** KUTIPAN HALAMAN **
<<<<
Cerita Bushido Ibu Boss

Boss saya waktu kerja di Taiwan, profesinya pramugari. Meski ia Chinese asli, tapi gaya hidup, filosofi dan karakter nya seperti orang Jepang.

Satu hal yang tidak akan saya lupa petuah darinya, terkait bushido. Secara sederhana menurut pemahaman saya (maaf dan mohon koreksi jika saya keliru) bushido istilah untuk jalan terhormat yang harus ditempuh seseorang (kalau di Jepang biasanya seorang samurai). Dimana dalam pengabdiannya ini, seseorang diharapkan memiliki 8 prinsip hidup bushido yaitu, kebenaran, keberanian, kebajikan, rasa hormat, ketulusan, menghormati, loyalitas, dan kontrol diri.

Meski bushido lahir dari keyakinan Budha, tapi tidak ada yang salah saya ikuti juga meski saya seorang Muslim. Karena tuntutan bushido itu sendiri sejalan dengan Al-Qur’an dan Hadist, dua sumber hukum dalam Islam. Dimana manusia dalam muka bumi ini harus menjunjung tinggi nilai kebenaran, berani karena benar, menjadikan kebajikan dalam menjalankan kehidupan, rasa hormat dan toleransi dengan sesama mahluk, ketulusan dalam menjalankan tugas dan kewajiban, menghormati dan menghargai pihak lain sebagaimana kita ingin dihargai, loyalitas dalam berbagai hal yang jadi komitmen, dan kontrol diri alias bisa menahan hawa nafsu.
>>>>
** DATA LATIHAN **
<<<<
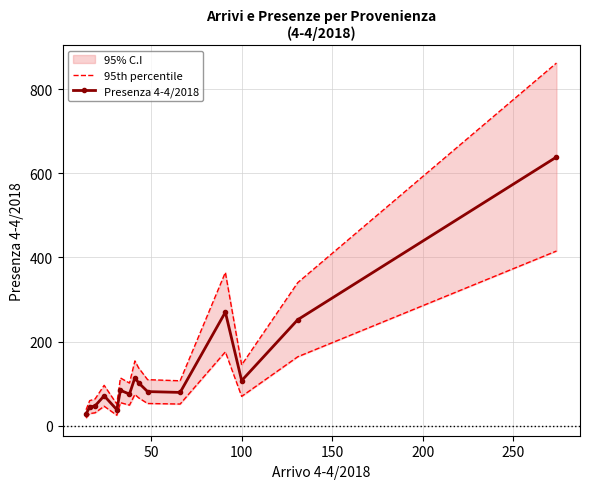

What is the maximum value for Presenza 4-4/2018?

639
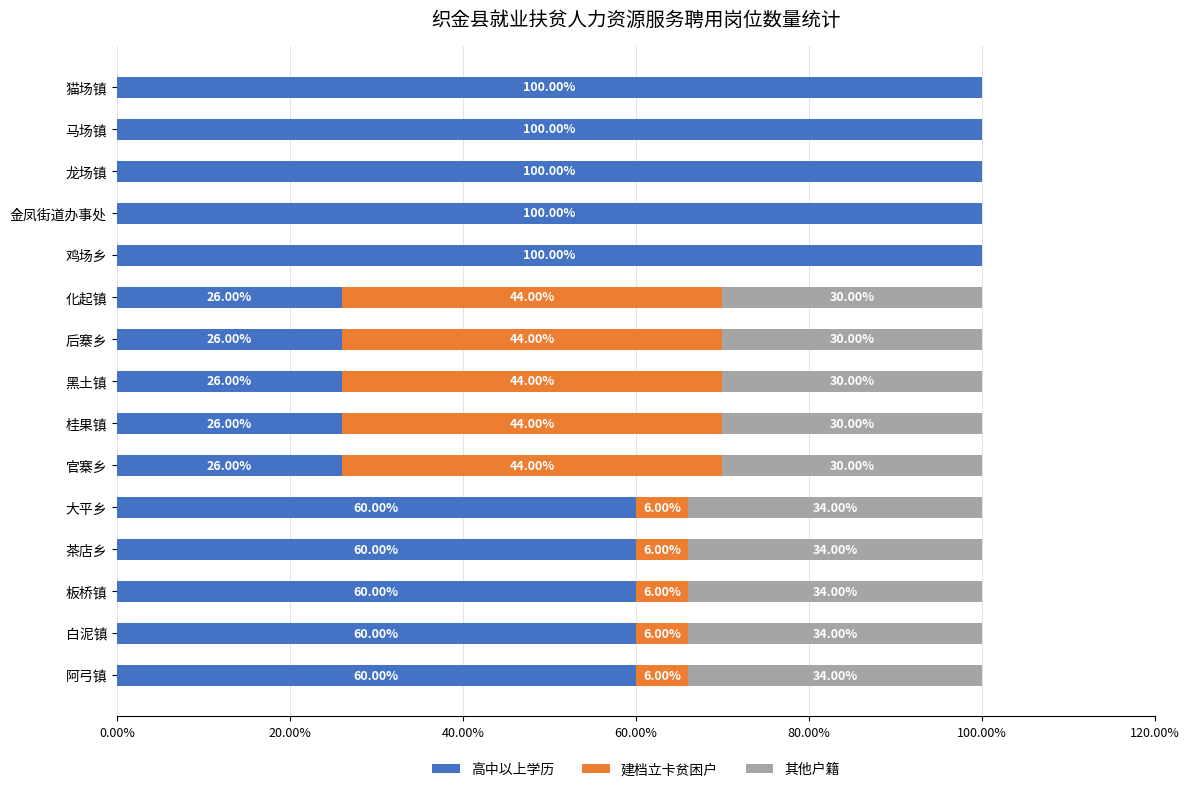

What is the total value across all series at 阿弓镇?

100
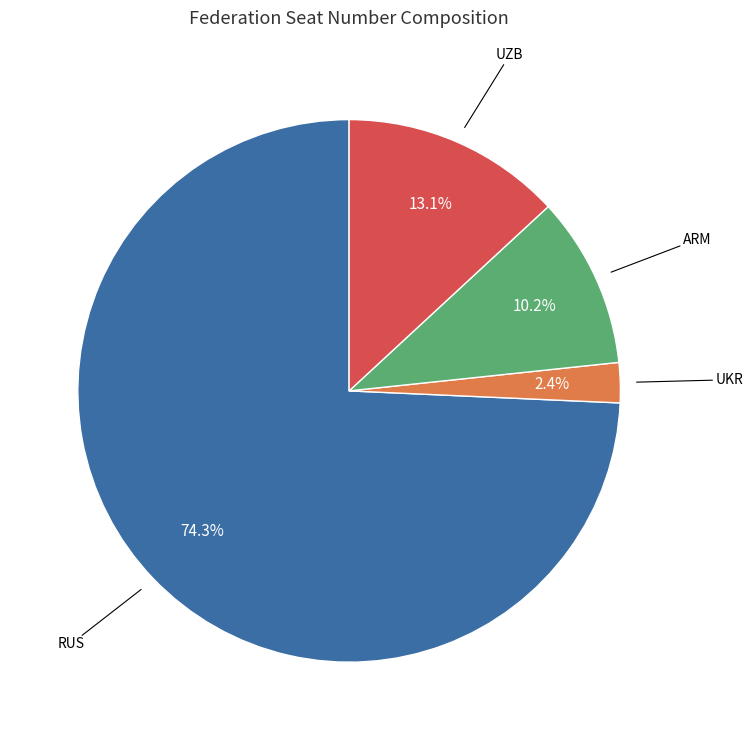

What percentage is the RUS slice, to the nearest percent?

74%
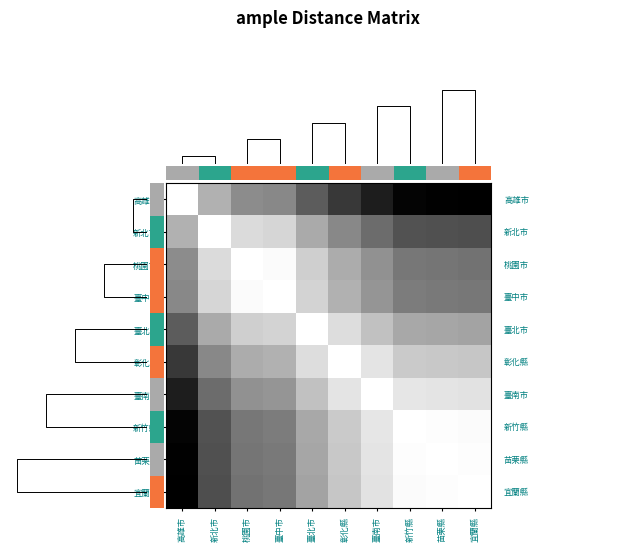

What is the highest value of the 高雄市 series?

1.0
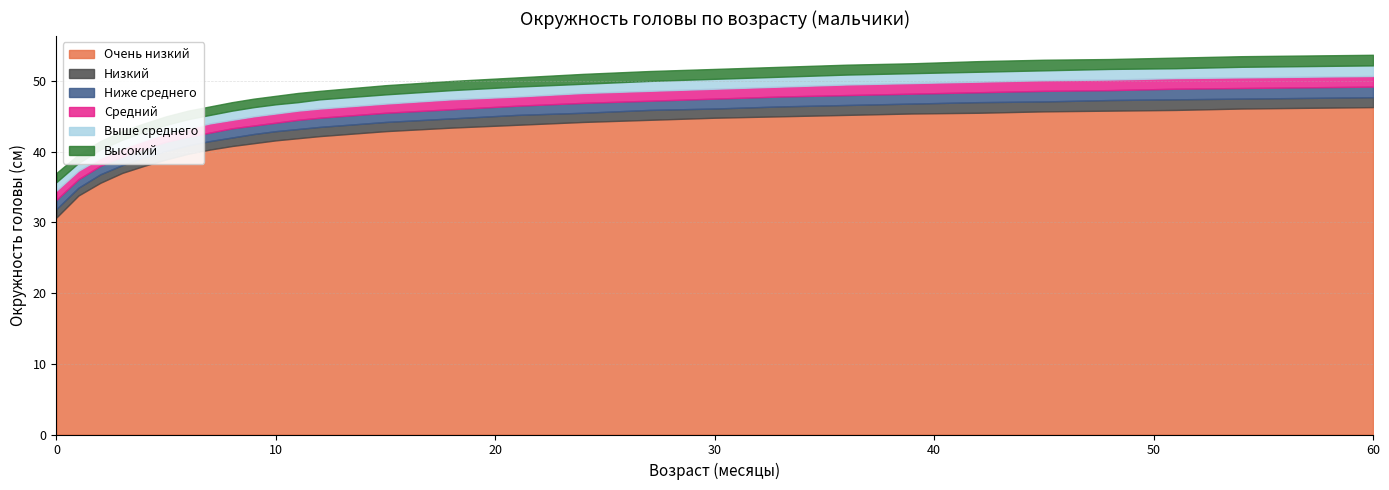

What is the sum of the Очень низкий values at 11 and 24?

86.1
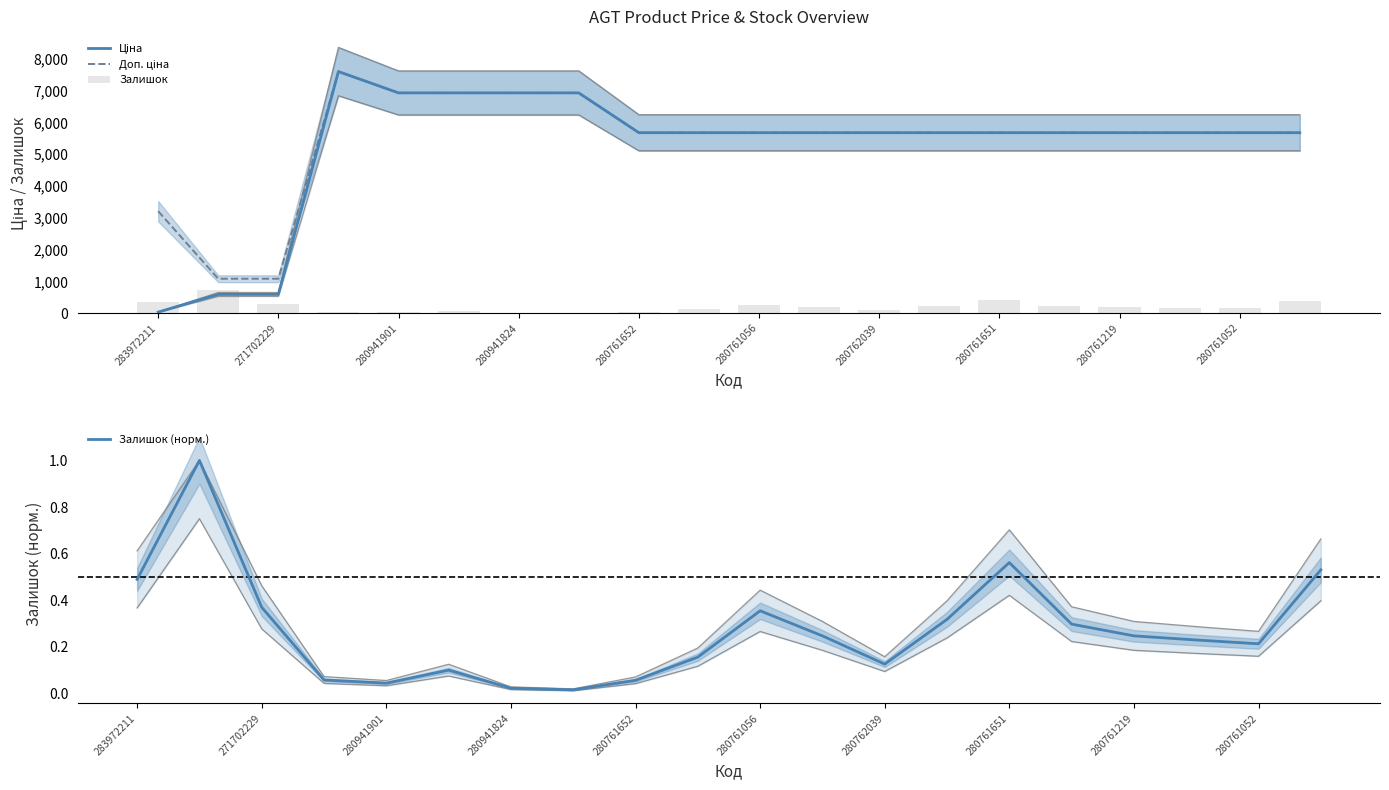

What is the difference between the Залишок (норм.) values at 280761219 and 17?

0.2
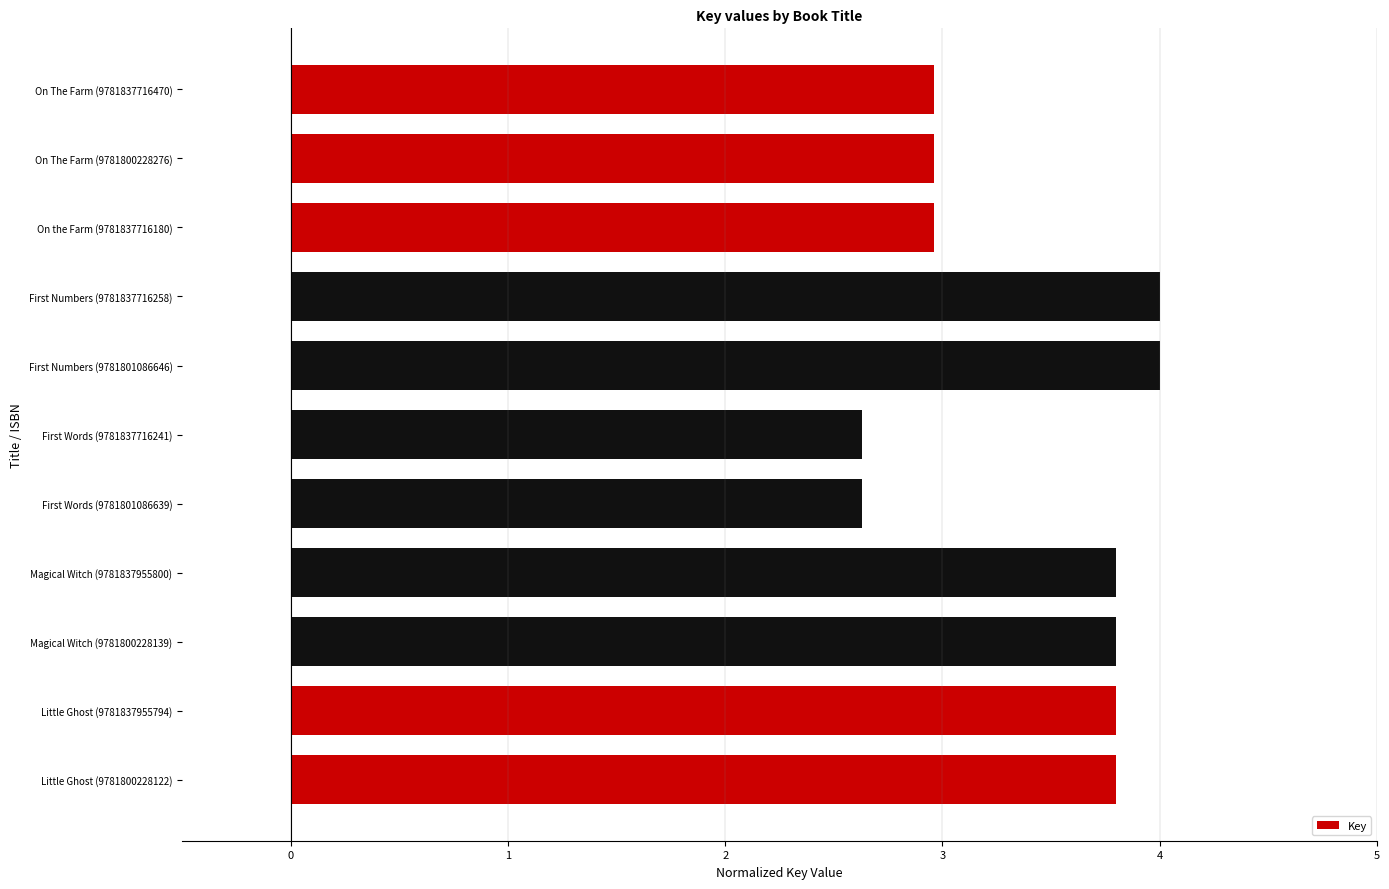

What position from the bottom is First Words (9781801086639)?

5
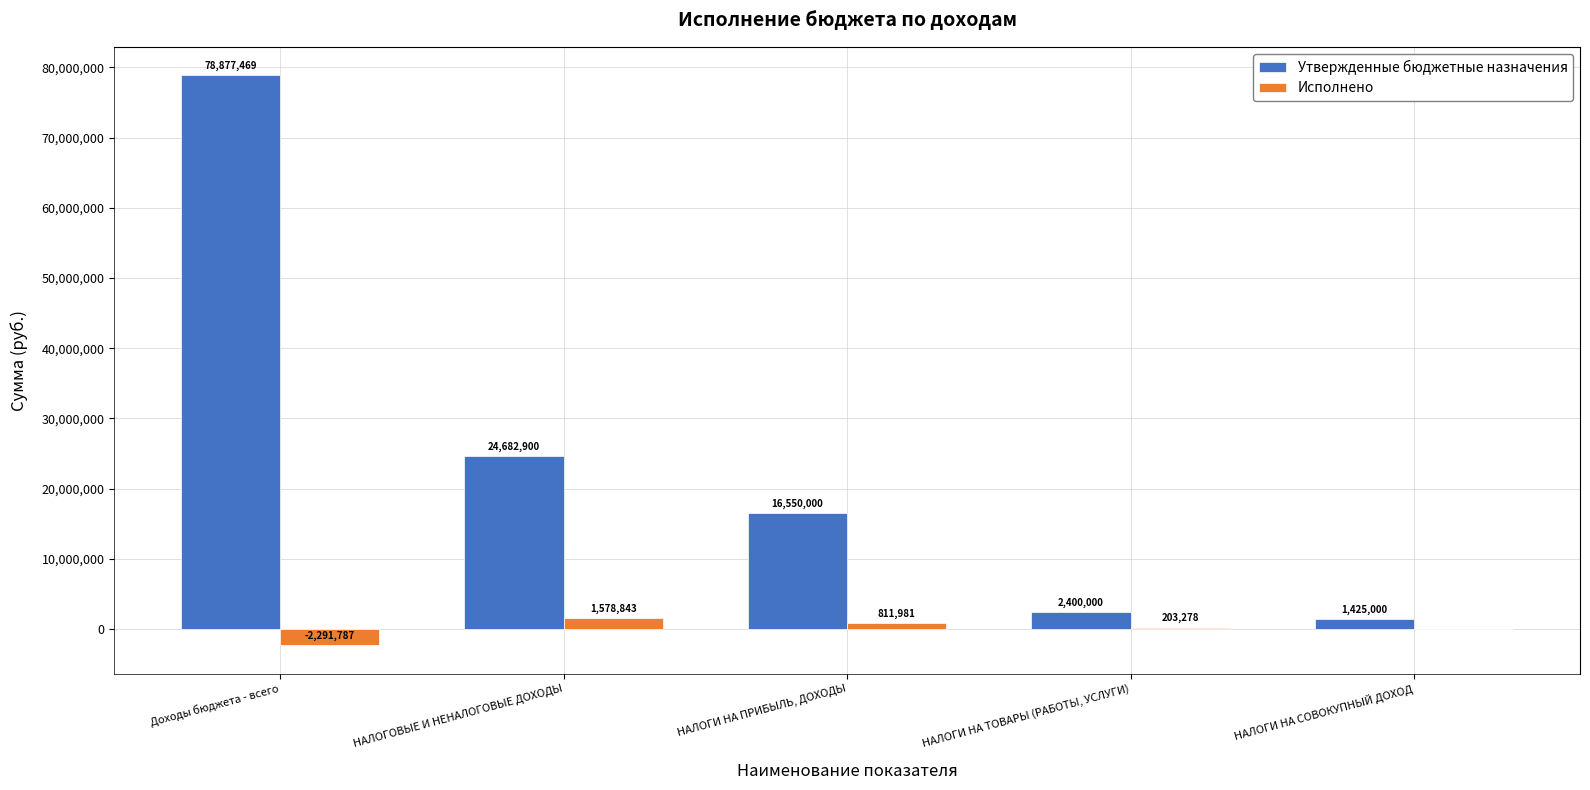

What is the maximum value for Исполнено?

1578843.1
>>>>
** TUGAS YANG DIKERJAKAN **
**1.** Kutip bagian tulisan tentang bushido, mulai dari "Boss saya waktu" dan terus sampai "dan kontrol diri.".
**2.** Apa saja prinsip hidup bushido yang disebutkan dalam tulisan tentang bushido?
**3.** Menurut tulisan tentang bushido, mengapa penulis merasa tidak salah mengikuti bushido meskipun ia seorang Muslim? Jawab dalam satu sampai tiga kalimat.

** SOAL YANG TERJAWAB **
**1.**
Boss saya waktu kerja di Taiwan, profesinya pramugari. Meski ia Chinese asli, tapi gaya hidup, filosofi dan karakter nya seperti orang Jepang.

Satu hal yang tidak akan saya lupa petuah darinya, terkait bushido. Secara sederhana menurut pemahaman saya (maaf dan mohon koreksi jika saya keliru) bushido istilah untuk jalan terhormat yang harus ditempuh seseorang (kalau di Jepang biasanya seorang samurai). Dimana dalam pengabdiannya ini, seseorang diharapkan memiliki 8 prinsip hidup bushido yaitu, kebenaran, keberanian, kebajikan, rasa hormat, ketulusan, menghormati, loyalitas, dan kontrol diri.

**2.** Prinsip hidup bushido yang disebutkan adalah kebenaran, keberanian, kebajikan, rasa hormat, ketulusan, menghormati, loyalitas, dan kontrol diri.

**3.** Tuntutan bushido sejalan dengan Al-Qur’an dan Hadist, yaitu dua sumber hukum dalam Islam.